C’est dans la boutique de mode et de design de King’s Road appartenant à Westwood et McLaren que germe l’idée des
Sex Pistols. Clients réguliers de McLaren,
Iggy Pop et
Alice Cooper incarnent aux yeux de ce dernier l’image d’une rébellion peu inspirée, bien trop marquée par une esthétique glam-rock et pétrie d’un second degré qu’il ne partage pas. Nourri au situationnisme et à l’intellectualisme gauchiste, le designer ne se reconnaît pas dans l’esprit de ces hard-rockers, bien trop sophistiqués pour incarner une réelle alternative musicale et politique au conformisme hippie des années 70. Inspiré par le simplisme du
Bauhaus et par les idées philosophiques de
Guy Debord, McLaren ne croit pas vraiment au mouvement hard-rock, qui n’est à ses yeux qu’un jet de poudre aux yeux, fausse mise en abîme d’une décadence institutionnelle de carton-pâte sans consistance réelle. La soi-disant « décadence » qu’incarnent
Iggy Pop ou
Alice Cooper n’est que le reflet des travers d’une société bourgeoise, ne proposant aucune rupture avec cette dernière, leurs show-tours se révèlent des spectacles grand-guignolesques bien trop construits et élaborés pour incarner la philosophie brutale, nihiliste et minimaliste résumée par le futur slogan des Pistols :
no future ! Admirateurs des Ramones, McLaren se sent philosophiquement plus proche de cette énergie à la fois créatrice et destructrice, véhiculée par la musique de
Joey Ramone et c’est dans cette voie qu’il choisira s’engager.

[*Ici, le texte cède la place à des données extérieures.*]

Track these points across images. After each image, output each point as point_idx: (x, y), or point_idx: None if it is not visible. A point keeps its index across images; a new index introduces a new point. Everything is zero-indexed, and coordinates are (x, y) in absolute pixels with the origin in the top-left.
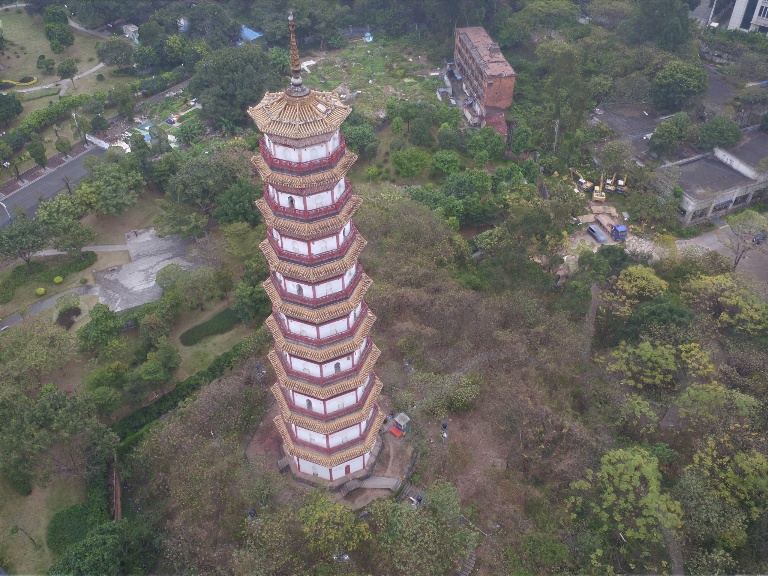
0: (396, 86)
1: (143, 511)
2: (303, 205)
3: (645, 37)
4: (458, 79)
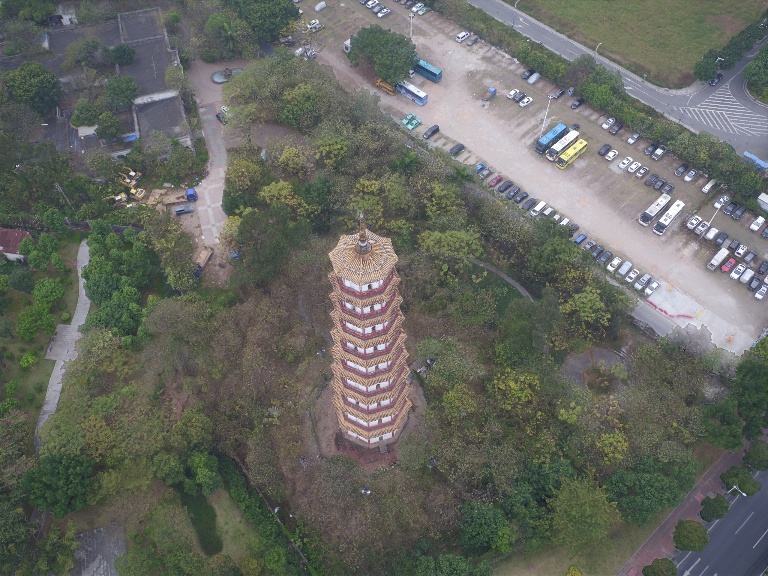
0: None
1: (390, 569)
2: None
3: None
4: None
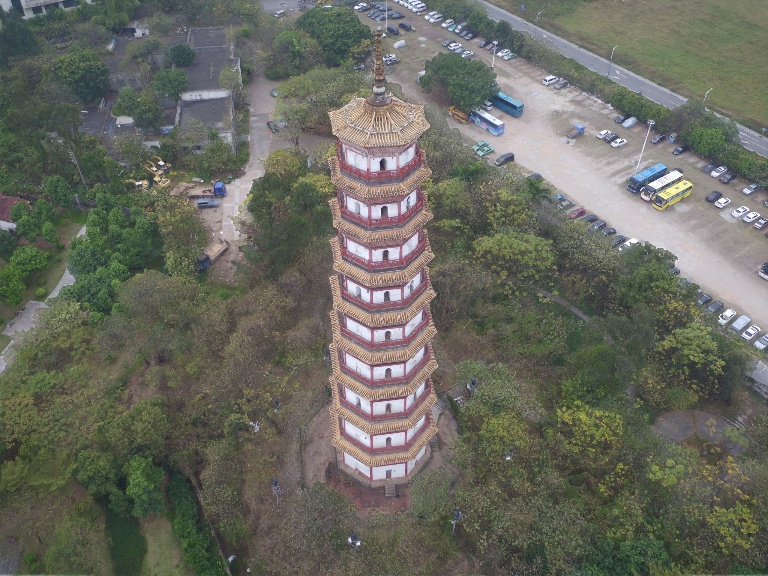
0: None
1: None
2: (416, 197)
3: (2, 55)
4: None
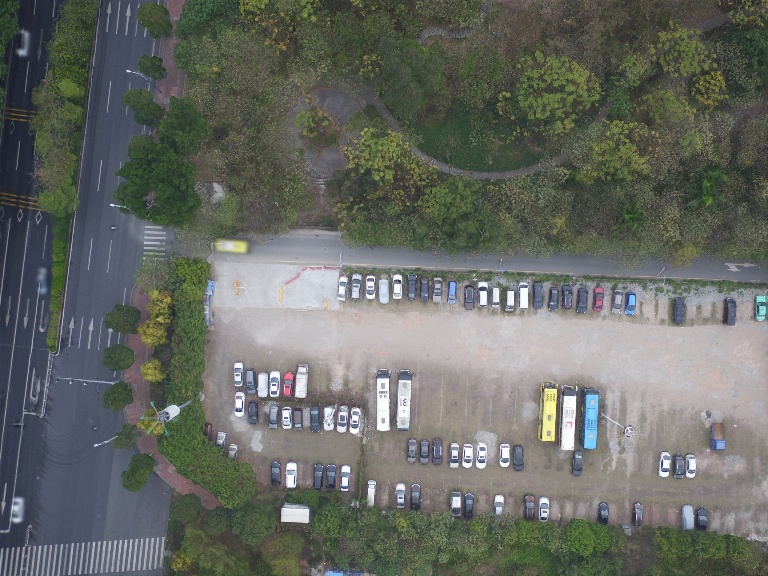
0: None
1: None
2: None
3: None
4: None
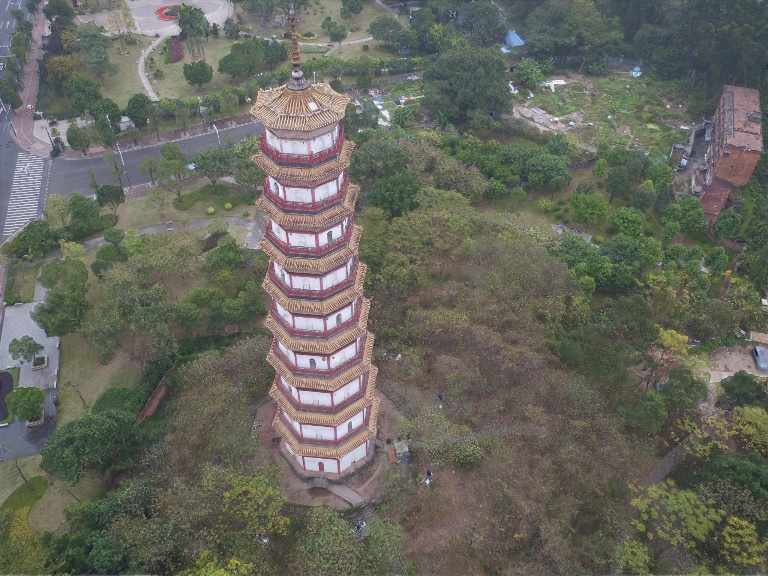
0: (635, 129)
1: (167, 418)
2: (283, 194)
3: None
4: (706, 140)
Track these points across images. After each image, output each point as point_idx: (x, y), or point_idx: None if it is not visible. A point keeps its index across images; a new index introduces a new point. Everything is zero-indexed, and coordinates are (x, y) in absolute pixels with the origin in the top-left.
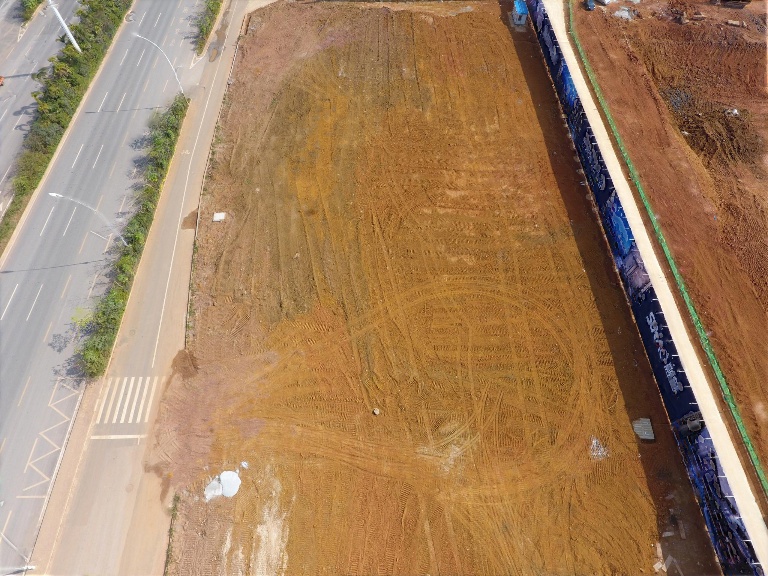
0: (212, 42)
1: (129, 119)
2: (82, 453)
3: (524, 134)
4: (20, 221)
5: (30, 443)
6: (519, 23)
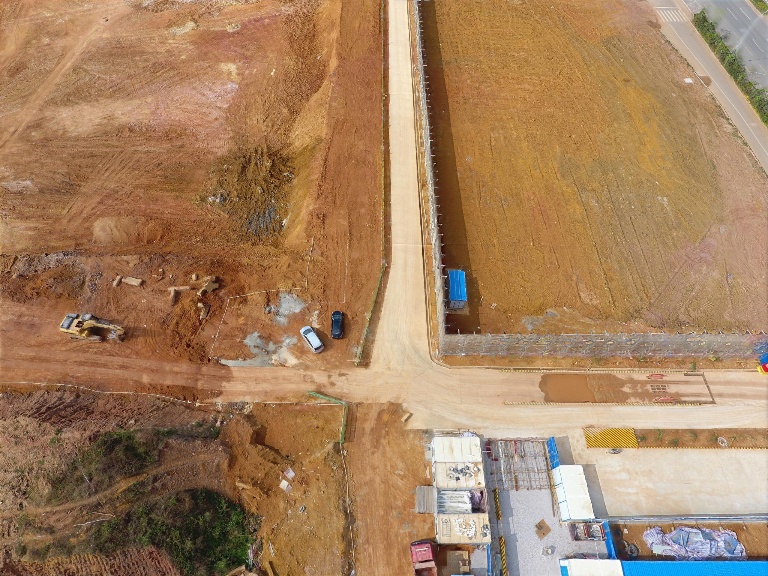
0: None
1: None
2: (676, 3)
3: (469, 126)
4: None
5: None
6: None
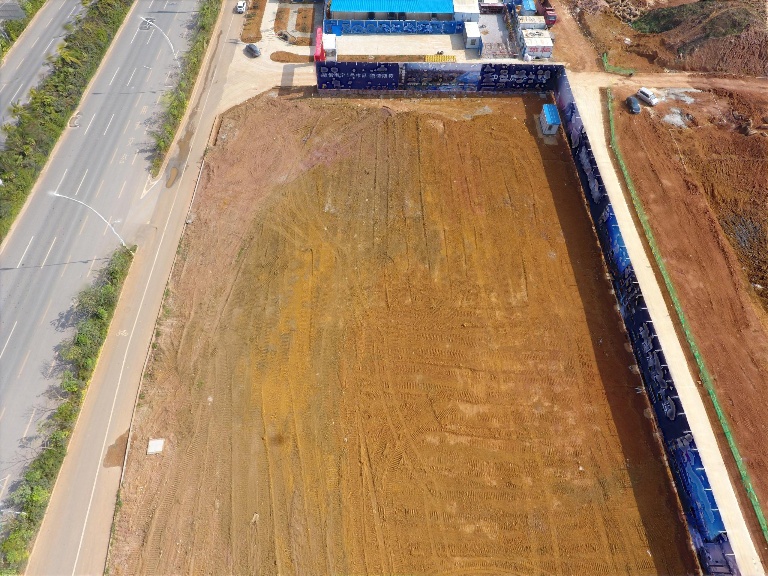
0: (172, 157)
1: (55, 279)
2: None
3: (560, 309)
4: None
5: None
6: (549, 133)
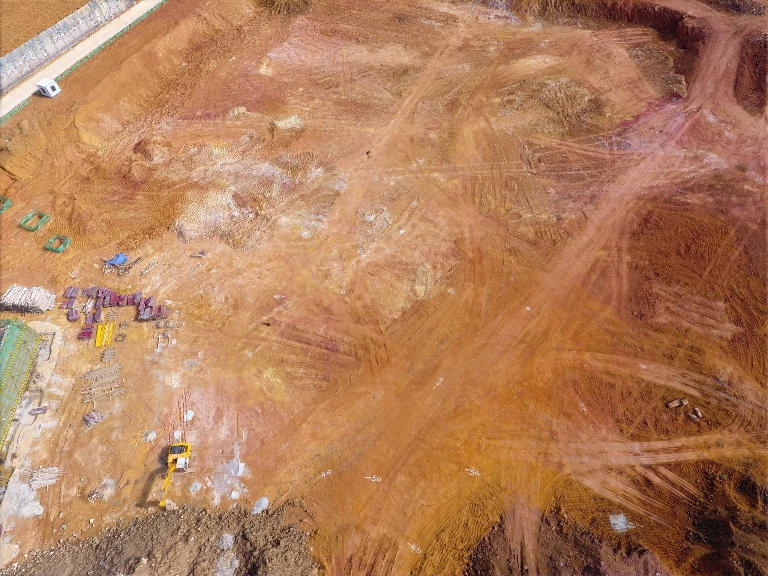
0: None
1: None
2: None
3: None
4: None
5: None
6: None
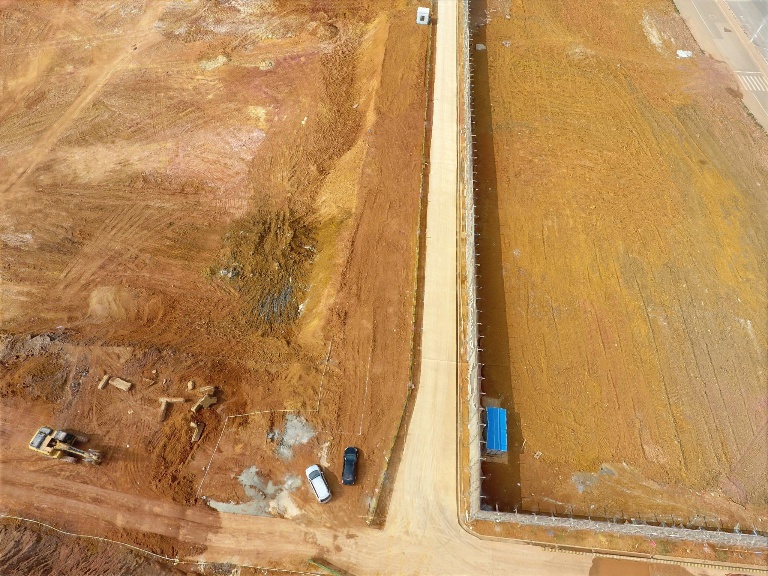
0: None
1: None
2: (761, 68)
3: (518, 210)
4: None
5: None
6: None
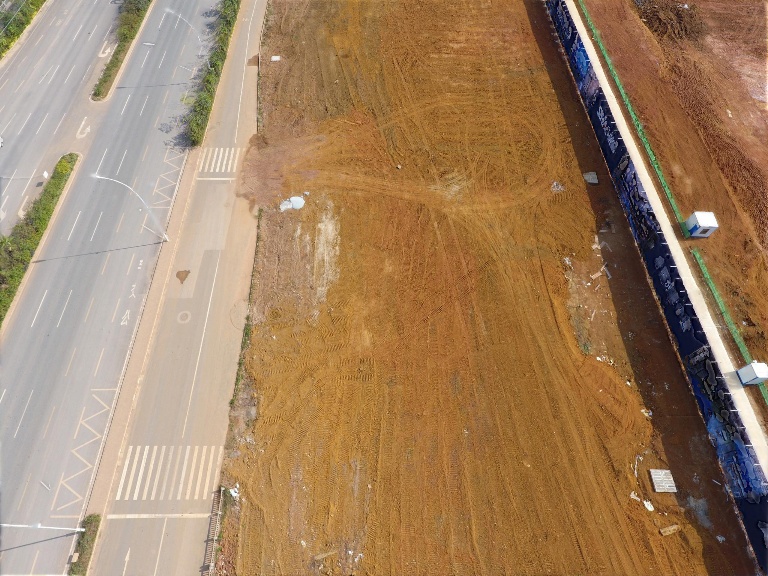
0: None
1: None
2: (192, 186)
3: (511, 9)
4: (125, 59)
5: (154, 180)
6: None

La première rencontre avec les futurs membres du groupe viendra dès 1977 lorsque McLaren fait la connaissance du jeune guitariste d’un petit groupe de rock (The Swankels) :
Steve Jones qui, à son tour présente le bassiste Glen Mattlock à l’opportuniste designer. Le batteur
Paul Cook viendra bientôt rejoindre la petite troupe que McLaren baptise
Sex Pistols, référence à sa propre boutique Sex, ce qui assurera à cette dernière une renommée non négligeable. Bien trop mauvais chanteur pour assurer le lead vocal des
Sex Pistols, Jones est vite remplacé par la nouvelle trouvaille de McLaren,
John Lydon (futur
Johnny Rotten), un habitué de sa boutique. Dès les premières répétitions, la fracture est consommée entre Rotten, tiré du chapeau de McLaren, et les autres membres du groupe. Qu’importe ! La rage qu’exprime
Johnny Rotten devient d’autant plus crédible aux yeux de leur manager et le groupe ainsi formé continuera à fonctionner ainsi.
Piètres musiciens, les
Sex Pistols commencent à se faire connaître par leurs provocations sur scène. Insultant indifféremment le public ou les groupes dont ils assurent la première partie,
Johnny Rotten contribue à assurer une publicité tapageuse aux
Sex Pistols, relayée efficacement par un McLaren plus businessman que jamais. Le groupe, en soi, reste médiocre, mais les happenings que constituent les concerts brassent de plus en plus de monde, attiré par l’esthétique proto-punk des musiciens et les débordements verbaux de Rotten. C’est avec la chanson
« Anarchy In UK », en
1976 que les
Sex Pistols gagnent leurs premiers galons de provocateurs institutionnels. Le titre fait frémir les garants des bonnes mœurs, le nom des
Sex Pistols est sur toutes les lèvres et McLaren se frotte les mains car le premier album du groupe,
Never Mind The Bollocks, sorti en 1977, s’arrache au-delà de toutes ses espérances, d’autant qu’une censure bienvenue viendra contribuer à son succès.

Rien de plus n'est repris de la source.